__Problems__:
(A) According to the account of Reinhard Heydrich's assassination, on what date did Heydrich die of his injuries?
(B) Pick up the account of Reinhard Heydrich's assassination after its final sentence and carry it forward.

__Text__:
════════════════

The assassination of Reinhard Heydrich,

Operation Anthropoid was the code name for the assassination of Schutzstaffel (SS)-Obergruppenführer and General der Polizei Reinhard Heydrich, head of the Reichssicherheitshauptamt (Reich Main Security Office, RSHA),
the combined security services of Nazi Germany, and acting Reichsprotektor of the Protectorate of Bohemia and Moravia.
Heydrich was one of the most powerful men in Nazi Germany and an important figure in the rise of Adolf Hitler; he was given overall charge of the “Final Solution (Holocaust) to the Jewish question” in Europe. The Czechoslovaks undertook the operation to help confer legitimacy on Edvard Beneš‘s government-in-exile in London, as well as for retribution for Heydrich’s brutally efficient rule.
Jozef Gabčík and Jan Kubiš,
with seven other soldiers from Czechoslovakia’s army in exile in the United Kingdom in two other groups named Silver A and Silver B (who had different missions), were flown from RAF Tangmere by a Halifax of No. 138 Squadron RAF at 22:00 on 28 December 1941.They landed near Nehvizdy east of Prague, where now is standing this monument..
Originally, it had been planned to land near Pilsen, but the pilots had navigation problems.The soldiers then moved to Pilsen to contact their allies, and from there on to Prague, where the attack was planned.
The operation was carried out by these Czechoslovak army-in-exile soldiers in Prague, on 27 May 1942, after preparation by the British Special Operations Executive with the approval of the Czechoslovak government-in-exile. Wounded in the attack as they they threw a hand grenade in his car, Heydrich staggered out of the car, apparently unaware of his shrapnel injuries, with his gun in his hand; Gabčík and Kubiš fired at Heydrich with their Colt M1903 pistols
but shocked by the explosion, failed to hit him. Heydrich then chased Kubiš and tried to return fire. Kubiš jumped on his bicycle and pedaled away. Heydrich ran after him for half a block but became weak from shock and collapsed. Heydrich, still with pistol in hand, gripped his left flank, which was bleeding profusely. He ordered his driver SS-Oberscharführer Johannes Klein
to chase Gabčík on foot, saying “Get that bastard!”. Klein chased him into a butcher shop, where Gabčík shot him twice with a pistol, severely wounding him in the leg. Gabčík then escaped in a tram, reaching a local safe house. Gabčík and Kubiš did not know that Heydrich was wounded and thought the attack had failed. Heydrich died of his injuries on 4 June 1942, age 38. This was the only government-sponsored targeted assassination of a senior Nazi leader during the Second World War. His death led to a wave of reprisals by SS troops, including the destruction of villages and the mass killing of civilians in the village Lidice.

════════════════

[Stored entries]
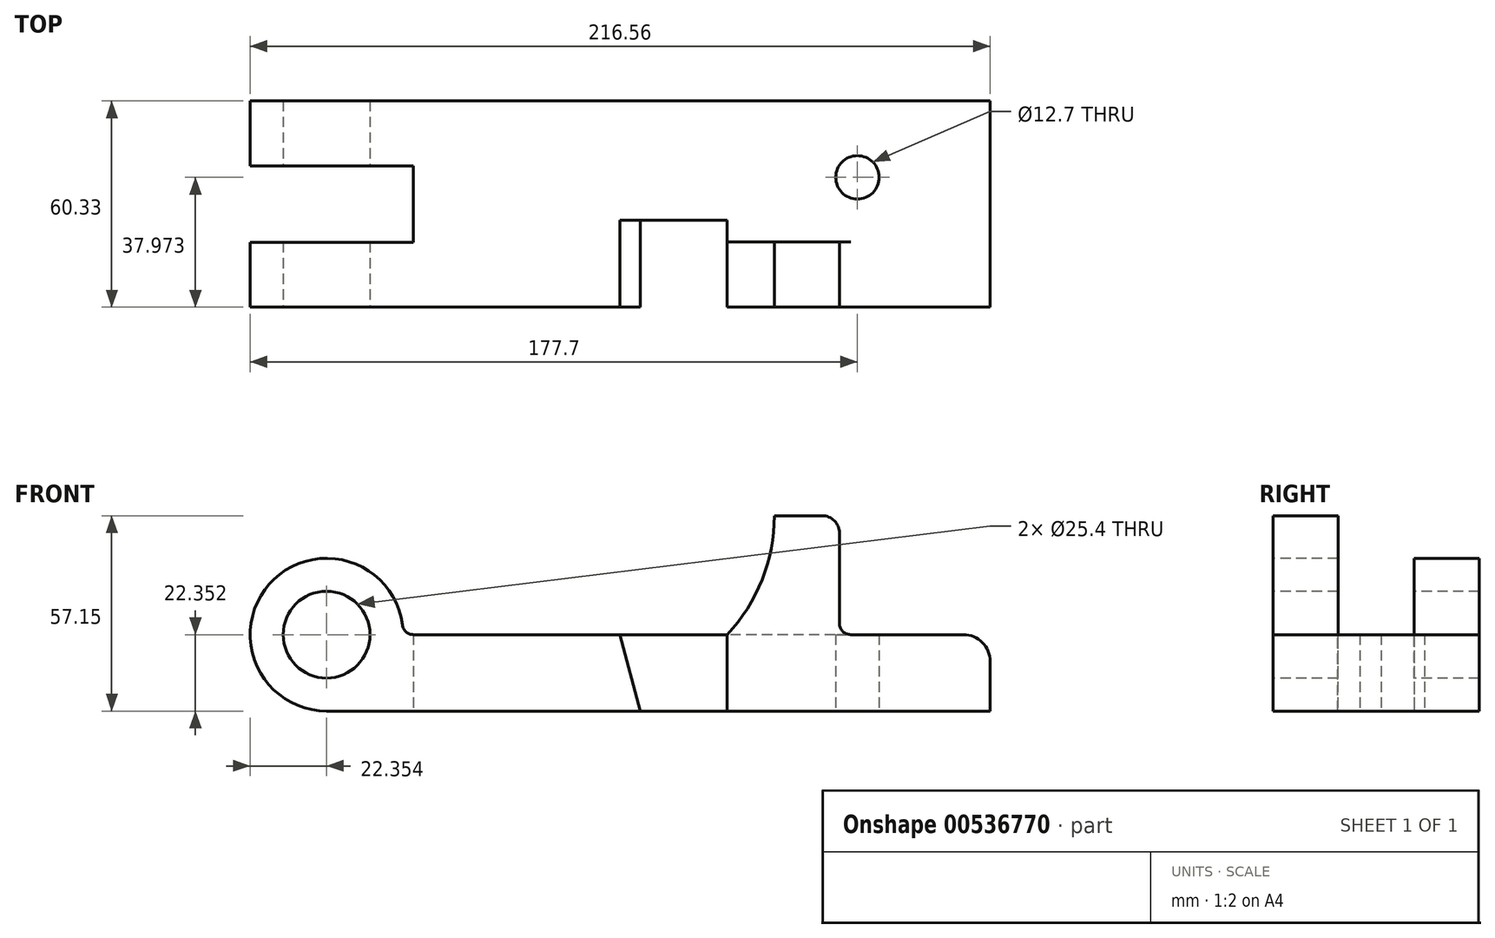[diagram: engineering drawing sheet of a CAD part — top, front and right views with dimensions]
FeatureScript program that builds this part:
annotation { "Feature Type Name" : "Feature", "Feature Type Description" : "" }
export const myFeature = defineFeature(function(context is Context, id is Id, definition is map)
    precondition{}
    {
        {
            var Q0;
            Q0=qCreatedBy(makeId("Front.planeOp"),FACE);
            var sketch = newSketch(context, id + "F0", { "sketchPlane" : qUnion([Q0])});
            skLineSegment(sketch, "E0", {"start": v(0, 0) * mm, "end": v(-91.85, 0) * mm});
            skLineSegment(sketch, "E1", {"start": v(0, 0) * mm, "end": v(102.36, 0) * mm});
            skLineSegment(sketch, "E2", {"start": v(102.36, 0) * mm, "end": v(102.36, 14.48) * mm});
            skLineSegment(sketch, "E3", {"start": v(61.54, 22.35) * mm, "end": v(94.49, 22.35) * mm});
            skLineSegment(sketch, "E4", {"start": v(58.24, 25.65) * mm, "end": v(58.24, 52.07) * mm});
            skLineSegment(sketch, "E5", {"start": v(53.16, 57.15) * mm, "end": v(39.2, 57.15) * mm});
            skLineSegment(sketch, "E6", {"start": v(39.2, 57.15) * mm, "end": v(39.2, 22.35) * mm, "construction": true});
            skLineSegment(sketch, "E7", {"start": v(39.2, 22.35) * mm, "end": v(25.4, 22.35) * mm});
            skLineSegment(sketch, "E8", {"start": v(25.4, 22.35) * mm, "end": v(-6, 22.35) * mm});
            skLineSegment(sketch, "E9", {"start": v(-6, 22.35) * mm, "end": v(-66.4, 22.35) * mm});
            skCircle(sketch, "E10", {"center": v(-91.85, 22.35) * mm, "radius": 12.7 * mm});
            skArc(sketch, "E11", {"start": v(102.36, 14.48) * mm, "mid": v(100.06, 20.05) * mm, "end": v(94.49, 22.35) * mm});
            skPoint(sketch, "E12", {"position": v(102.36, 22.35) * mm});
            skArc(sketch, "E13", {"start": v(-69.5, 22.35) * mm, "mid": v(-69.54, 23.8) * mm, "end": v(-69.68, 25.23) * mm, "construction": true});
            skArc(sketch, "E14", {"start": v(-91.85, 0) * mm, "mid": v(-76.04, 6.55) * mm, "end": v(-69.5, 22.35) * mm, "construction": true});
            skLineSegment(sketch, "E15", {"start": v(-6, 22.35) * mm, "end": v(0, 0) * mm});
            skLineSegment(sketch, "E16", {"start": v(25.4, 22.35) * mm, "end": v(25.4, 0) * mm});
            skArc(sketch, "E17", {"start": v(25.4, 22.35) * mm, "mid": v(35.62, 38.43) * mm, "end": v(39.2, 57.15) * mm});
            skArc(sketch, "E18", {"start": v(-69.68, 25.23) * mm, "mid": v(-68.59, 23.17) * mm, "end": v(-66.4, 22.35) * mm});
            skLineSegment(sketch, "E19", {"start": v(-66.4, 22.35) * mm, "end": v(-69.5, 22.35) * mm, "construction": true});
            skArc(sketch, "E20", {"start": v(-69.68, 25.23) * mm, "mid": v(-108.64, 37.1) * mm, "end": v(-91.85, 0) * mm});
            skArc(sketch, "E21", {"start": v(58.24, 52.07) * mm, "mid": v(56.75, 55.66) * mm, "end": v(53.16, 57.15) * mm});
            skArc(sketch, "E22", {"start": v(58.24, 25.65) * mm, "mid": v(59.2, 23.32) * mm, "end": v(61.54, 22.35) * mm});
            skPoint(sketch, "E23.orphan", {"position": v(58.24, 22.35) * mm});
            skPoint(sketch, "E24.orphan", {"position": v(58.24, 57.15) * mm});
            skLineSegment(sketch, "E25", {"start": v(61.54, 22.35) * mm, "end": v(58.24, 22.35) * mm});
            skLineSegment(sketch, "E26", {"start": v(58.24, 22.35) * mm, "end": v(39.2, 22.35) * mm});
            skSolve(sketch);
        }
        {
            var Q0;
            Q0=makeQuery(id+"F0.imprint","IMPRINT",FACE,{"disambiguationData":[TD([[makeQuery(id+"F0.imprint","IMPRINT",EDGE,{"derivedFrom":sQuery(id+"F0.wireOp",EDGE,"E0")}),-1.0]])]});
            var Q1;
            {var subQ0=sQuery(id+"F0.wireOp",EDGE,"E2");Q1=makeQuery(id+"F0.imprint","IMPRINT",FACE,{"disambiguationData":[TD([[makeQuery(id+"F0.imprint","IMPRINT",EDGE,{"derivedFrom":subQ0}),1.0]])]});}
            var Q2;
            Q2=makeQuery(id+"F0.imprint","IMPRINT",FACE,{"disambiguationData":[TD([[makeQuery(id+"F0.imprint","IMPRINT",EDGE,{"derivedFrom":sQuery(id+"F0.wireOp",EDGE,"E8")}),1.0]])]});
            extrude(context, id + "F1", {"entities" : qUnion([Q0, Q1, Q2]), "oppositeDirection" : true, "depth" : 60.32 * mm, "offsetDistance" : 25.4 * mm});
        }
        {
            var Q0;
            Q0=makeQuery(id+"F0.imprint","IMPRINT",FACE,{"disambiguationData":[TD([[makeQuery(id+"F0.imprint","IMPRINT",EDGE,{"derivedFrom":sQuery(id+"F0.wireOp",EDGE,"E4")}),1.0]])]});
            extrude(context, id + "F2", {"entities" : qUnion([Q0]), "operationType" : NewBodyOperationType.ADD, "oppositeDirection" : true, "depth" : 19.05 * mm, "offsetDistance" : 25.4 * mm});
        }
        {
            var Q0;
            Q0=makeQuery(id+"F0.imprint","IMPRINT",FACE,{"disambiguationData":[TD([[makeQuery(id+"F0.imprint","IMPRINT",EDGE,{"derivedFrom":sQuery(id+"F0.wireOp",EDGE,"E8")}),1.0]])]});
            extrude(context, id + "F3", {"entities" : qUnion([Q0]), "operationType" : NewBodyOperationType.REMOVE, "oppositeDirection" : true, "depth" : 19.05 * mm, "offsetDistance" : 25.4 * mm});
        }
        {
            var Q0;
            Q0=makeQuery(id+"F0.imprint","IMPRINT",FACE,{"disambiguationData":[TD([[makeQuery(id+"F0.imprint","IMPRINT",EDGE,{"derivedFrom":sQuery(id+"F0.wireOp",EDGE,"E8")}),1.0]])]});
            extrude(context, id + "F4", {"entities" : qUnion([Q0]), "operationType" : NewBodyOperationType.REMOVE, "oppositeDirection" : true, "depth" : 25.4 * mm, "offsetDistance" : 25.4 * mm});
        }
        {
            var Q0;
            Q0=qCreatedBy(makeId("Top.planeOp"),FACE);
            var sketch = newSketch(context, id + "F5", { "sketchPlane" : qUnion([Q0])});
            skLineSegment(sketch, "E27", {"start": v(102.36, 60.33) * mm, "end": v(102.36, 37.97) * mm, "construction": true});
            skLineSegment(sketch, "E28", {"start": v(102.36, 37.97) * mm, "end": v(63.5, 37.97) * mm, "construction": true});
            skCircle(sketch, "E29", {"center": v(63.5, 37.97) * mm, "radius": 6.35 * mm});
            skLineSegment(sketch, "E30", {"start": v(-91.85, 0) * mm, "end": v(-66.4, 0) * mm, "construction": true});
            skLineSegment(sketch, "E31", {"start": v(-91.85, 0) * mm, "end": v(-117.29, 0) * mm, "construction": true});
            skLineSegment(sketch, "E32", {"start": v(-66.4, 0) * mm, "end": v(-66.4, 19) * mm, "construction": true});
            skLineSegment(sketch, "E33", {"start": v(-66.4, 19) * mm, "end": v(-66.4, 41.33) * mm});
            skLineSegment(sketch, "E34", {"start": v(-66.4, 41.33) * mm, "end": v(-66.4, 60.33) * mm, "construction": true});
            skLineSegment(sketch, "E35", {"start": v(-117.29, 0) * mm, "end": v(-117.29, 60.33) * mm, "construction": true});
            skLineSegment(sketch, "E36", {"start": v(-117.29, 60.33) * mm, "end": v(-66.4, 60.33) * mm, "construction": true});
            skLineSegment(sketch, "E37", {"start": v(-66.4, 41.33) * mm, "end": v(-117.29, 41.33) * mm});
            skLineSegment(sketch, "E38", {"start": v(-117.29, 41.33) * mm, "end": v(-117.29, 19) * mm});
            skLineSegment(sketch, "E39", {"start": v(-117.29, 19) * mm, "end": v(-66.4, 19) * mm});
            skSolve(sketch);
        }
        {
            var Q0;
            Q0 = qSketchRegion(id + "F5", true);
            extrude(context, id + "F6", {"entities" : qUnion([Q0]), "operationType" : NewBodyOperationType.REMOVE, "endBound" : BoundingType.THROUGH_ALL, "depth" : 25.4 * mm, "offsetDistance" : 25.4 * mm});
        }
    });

════════════════

__Task results__:
(A) 4 June 1942

(B)
Hitler ordered an investigation and reprisals on the day of the assassination attempt, suggesting that Himmler send SS General Erich von dem Bach-Zelewski to Prague. According to Karl Hermann Frank‘s
postwar testimony, Hitler knew Zelewski to be even harsher than Heydrich. Hitler favoured killing 10,000 politically unreliable Czechs but after he consulted Himmler, the idea was dropped because Czech territory was an important industrial zone for the German military and indiscriminate killing could reduce the productivity of the region.
More than 13,000 people were arrested, including Jan Kubiš’ girlfriend Anna Malinová, who died in the Mauthausen-Gusen concentration camp. First Lieutenant Adolf Opálka’s
aunt Marie Opálková was executed in the Mauthausen camp on 24 October 1942; his father Viktor Jarolím was also killed. According to one estimate, 5,000 people were murdered in the reprisals.
Intelligence falsely linked the assassins to the village of Lidice. A Gestapo report suggested Lidice was the hiding place of the assassins, since several Czech army officers exiled in England were known to have come from there. On 9 June 1942, the Germans committed the Lidice massacre; 199 men were killed, 195 women were deported to Ravensbrück concentration camp and 95 children taken prisoner. Of the children, 81 were later killed in gas vans at the Chełmno extermination camp, while eight were adopted by German families. The Czech village of Ležáky was also destroyed, because a radio transmitter belonging to the Silver A team was found there. The men and women of Ležáky were murdered, both villages were burned and the ruins of Lidice levelled.
Two large funeral ceremonies were held for Heydrich as one of the most important Nazi leaders:


first in Prague, where the way to Prague Castle was lined by thousands of SS men with torches and then in Berlin attended by all leading Nazi figures, including Hitler, who placed the German Order and Blood Order medals on the funeral pillow.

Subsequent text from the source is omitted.